Lack of will power makes us loose our tempers and causes big fights in society and families. Lack of will power causes people to loose jobs just because they couldn’t resist stealing money or are too lazy to work hard. Yet again lack of will power has reduced us to live like animals, submitting to adultery, drinking alcohol, taking bribes, mismanaging money to be used for the oppressed society around us. From the president up to be poorest man all need a will power in-order to prevent destruction.
And Islam is gifting us a free crash course each year to develop our will-power in all stages. Indeed fasting is not only abstinence from food and drinks, but an abstinence from sins of the eye, ears, legs hands, etc. Thus our will power and self-constraint will be exhibited for the development of patience, honesty, loyalty, efforts, charity, etc.
As you know everything in the world is difficult in the beginning. As you practice the act e.g. riding a bicycle, typing, etc. becomes easy. These acts become easy as the will power (IRADA as called in Arabic) is the fountain head of all habits.
Thus Allah (swt) aims that in the month of Ramadhan abstinence from eating drinking which are normal on other days will increase our will power. The abundance of will power obtained in Ramadhan should now be used in the remaining months for our achievements.
How should we then spend our Ramadhan?
How should we spend the month of Ramadhan after understanding the philosophy? We should abstain from sinning and practice our will. We should attempt good things no matter how difficult they may seem, e.g. giving charity, using time constructively, etc.

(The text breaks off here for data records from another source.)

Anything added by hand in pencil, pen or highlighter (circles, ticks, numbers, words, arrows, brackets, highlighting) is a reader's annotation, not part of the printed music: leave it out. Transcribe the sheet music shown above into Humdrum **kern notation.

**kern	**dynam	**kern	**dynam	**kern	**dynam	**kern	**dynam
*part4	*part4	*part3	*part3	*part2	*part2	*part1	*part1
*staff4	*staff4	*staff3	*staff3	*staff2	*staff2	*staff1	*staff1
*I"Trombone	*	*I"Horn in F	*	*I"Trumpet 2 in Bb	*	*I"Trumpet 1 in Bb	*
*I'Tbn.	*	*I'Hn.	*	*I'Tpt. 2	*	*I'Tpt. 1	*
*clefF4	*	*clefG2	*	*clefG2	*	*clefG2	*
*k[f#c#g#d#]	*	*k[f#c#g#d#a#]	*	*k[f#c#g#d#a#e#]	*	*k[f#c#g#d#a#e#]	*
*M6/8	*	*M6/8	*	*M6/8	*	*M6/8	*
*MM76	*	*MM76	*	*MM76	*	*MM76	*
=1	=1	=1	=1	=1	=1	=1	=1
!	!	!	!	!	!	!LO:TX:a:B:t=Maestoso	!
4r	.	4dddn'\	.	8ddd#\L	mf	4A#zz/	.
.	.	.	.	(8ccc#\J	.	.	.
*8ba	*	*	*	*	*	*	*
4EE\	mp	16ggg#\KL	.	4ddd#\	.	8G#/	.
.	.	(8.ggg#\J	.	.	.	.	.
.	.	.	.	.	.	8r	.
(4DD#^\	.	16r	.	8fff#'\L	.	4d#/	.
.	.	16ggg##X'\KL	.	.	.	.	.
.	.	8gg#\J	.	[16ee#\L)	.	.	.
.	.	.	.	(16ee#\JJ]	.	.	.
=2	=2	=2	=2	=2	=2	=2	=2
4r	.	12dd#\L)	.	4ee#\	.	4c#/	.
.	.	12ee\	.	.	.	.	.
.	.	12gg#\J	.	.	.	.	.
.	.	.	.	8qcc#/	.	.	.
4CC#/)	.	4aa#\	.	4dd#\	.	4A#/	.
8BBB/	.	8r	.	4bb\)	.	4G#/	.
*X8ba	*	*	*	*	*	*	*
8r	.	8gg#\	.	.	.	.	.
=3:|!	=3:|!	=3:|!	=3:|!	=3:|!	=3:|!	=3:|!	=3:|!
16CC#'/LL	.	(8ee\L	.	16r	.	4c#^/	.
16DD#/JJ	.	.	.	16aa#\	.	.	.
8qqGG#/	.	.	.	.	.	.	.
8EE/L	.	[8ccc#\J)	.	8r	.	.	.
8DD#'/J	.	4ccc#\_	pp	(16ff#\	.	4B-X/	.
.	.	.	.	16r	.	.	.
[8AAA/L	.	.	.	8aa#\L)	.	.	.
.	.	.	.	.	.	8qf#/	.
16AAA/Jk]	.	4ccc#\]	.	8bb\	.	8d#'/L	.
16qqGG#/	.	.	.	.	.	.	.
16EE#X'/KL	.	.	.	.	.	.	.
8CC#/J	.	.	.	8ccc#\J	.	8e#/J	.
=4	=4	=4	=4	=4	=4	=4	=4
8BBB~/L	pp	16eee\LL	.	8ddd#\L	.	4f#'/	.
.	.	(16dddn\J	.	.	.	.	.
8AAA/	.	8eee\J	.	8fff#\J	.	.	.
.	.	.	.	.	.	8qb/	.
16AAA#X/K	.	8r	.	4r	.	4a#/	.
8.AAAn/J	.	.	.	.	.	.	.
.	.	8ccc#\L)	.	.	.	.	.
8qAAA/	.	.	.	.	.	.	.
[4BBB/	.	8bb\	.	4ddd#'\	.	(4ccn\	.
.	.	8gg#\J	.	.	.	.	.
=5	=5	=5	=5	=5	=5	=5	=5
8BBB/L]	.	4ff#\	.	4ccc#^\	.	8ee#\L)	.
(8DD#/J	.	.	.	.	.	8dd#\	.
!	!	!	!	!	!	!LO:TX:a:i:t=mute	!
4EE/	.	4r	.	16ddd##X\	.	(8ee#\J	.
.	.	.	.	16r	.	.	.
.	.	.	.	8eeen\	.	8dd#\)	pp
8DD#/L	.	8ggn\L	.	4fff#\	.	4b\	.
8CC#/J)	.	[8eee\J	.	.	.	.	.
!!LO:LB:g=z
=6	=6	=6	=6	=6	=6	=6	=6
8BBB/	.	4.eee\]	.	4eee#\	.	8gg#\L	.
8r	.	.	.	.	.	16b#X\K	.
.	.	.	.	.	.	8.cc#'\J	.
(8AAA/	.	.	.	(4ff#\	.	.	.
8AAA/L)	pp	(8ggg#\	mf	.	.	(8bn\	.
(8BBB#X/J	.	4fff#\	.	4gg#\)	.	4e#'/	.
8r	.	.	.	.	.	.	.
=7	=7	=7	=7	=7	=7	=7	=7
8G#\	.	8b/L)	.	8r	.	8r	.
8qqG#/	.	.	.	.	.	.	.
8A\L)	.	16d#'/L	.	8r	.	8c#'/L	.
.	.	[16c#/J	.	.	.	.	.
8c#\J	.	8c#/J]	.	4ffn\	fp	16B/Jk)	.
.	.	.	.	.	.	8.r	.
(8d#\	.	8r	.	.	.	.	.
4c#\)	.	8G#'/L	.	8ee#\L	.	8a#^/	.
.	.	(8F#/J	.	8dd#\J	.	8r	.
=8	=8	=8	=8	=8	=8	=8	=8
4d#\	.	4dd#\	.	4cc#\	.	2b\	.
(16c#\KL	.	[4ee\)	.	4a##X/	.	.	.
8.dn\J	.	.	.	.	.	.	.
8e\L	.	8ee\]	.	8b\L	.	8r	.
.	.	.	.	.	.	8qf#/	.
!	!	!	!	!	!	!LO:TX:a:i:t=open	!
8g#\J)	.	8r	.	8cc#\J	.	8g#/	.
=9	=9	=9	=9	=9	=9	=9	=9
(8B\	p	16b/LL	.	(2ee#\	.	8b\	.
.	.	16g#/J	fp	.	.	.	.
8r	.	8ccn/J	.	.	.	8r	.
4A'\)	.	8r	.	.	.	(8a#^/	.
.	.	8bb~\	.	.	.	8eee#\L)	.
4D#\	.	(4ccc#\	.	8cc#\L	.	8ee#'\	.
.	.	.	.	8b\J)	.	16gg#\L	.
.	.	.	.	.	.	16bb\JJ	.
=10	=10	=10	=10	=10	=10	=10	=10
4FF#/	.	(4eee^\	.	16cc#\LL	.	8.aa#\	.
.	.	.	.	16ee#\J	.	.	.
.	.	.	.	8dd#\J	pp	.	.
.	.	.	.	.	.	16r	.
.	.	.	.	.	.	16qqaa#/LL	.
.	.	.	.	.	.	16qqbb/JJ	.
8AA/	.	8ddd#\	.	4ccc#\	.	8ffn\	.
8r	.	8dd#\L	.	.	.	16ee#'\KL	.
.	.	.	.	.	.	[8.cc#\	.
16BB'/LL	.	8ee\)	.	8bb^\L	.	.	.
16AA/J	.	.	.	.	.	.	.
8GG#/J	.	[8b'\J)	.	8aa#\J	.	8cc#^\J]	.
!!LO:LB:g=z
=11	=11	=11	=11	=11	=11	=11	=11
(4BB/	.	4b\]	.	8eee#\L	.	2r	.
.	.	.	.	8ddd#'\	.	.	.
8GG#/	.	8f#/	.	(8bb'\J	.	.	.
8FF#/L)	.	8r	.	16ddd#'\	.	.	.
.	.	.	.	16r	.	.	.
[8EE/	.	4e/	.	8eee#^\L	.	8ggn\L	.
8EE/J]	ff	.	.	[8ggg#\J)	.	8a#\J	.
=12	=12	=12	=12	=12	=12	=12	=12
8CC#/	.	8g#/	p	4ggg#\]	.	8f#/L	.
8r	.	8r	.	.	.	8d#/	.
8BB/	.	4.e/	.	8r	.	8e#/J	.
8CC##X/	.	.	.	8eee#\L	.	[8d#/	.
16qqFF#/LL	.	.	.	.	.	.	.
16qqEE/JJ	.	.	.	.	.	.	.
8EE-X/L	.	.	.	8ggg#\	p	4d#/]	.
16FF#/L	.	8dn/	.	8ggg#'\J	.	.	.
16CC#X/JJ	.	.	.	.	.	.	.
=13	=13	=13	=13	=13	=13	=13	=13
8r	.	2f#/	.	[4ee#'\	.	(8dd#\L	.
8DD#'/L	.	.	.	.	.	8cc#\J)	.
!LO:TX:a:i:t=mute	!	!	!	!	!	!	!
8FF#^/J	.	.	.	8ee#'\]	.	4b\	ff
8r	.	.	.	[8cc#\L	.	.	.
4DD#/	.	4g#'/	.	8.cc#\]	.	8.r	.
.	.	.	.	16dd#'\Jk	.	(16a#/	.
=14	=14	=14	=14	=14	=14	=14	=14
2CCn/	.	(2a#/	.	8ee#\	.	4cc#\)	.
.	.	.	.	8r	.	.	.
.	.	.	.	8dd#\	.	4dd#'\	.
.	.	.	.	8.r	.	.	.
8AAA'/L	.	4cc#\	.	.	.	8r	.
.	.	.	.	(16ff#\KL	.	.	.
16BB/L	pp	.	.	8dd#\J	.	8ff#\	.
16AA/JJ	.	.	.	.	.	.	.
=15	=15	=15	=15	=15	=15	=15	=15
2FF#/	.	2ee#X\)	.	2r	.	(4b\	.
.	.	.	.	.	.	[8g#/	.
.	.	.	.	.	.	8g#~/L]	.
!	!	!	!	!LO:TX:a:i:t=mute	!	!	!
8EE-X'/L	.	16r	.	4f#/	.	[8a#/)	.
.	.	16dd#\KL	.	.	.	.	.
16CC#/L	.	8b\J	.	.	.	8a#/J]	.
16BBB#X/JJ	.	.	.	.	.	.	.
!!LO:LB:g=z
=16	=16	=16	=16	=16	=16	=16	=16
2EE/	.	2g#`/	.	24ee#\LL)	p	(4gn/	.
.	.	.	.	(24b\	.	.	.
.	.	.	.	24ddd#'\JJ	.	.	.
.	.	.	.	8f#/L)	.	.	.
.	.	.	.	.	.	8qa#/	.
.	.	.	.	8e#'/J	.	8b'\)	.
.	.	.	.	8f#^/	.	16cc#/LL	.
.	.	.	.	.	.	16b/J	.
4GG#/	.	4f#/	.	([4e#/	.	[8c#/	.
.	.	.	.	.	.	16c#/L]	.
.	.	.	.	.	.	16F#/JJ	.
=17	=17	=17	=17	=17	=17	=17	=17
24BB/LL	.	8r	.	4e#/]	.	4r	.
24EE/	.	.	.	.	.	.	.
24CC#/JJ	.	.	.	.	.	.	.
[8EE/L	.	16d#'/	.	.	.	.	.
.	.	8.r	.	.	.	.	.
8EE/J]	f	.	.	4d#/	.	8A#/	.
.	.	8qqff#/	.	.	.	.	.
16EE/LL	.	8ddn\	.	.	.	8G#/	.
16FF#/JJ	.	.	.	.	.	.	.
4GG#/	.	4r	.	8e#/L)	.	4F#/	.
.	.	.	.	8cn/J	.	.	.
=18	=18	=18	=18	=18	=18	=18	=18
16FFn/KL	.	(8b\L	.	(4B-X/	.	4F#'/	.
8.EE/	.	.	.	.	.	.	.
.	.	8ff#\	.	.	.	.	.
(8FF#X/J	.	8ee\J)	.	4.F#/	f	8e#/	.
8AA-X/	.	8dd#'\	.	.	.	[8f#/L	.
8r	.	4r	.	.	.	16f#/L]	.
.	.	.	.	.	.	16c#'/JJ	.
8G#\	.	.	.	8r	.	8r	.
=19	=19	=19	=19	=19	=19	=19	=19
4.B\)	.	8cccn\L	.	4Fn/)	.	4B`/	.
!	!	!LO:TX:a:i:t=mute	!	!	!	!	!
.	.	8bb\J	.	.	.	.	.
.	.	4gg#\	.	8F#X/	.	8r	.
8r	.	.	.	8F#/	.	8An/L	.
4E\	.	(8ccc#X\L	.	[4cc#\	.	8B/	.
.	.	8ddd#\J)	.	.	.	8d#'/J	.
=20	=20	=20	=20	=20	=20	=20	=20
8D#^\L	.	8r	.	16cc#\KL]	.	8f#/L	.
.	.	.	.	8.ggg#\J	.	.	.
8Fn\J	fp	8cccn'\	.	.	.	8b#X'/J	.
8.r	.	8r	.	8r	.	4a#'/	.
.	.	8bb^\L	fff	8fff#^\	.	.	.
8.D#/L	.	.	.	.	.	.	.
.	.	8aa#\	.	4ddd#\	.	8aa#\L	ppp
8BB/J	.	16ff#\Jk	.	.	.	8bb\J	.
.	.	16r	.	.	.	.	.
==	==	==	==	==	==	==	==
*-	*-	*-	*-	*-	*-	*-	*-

A lady once came to be prophet (s.a.w.w) and stated that she was fasting. The Prophet (s.a.w.w.) asked her to break her fast. She was surprised and wondered why was she being told to break her fast. The Prophet (s.a.w.w.) said: “Did you not say bad words to your maid? Well you didn’t have self control and thus your fast has broken.”
Thus, if we understand the aim of fasting, we shall use the time in Ramadhan in exercising and developing our will. In short all that we are tempted to do and which is a sin should be avoided by practicing your will and self constraint. Instead of killing time by sleeping or playing card games, we should use time doing useful things for ourselves and the Muslim nation. We should observe all our defects and improve them by exercising our will. If we are in the habit of lying, we should remove it in this month. Once we have developed a considerable amount of will power, we should use it and develop it further in other months.
Looking at Ramadhan from this angle we see that it is deliberate attempt by Allah to put us in asituation where we shall all be practicing things together. Acts which are done socially are easy and become lighter in burden, then when done individually.
Also Ramadhan provides us an opportunity to have a rare glimpse into the life of the poor and hungry and to make us understand that the hunger which we shall overcome or Iftaar is something the poor undergo each day. What a better way to understand things?
Fasting is a prescription that frees us from slavery to desires by developing our will power, a vital ingredient that builds civilizations.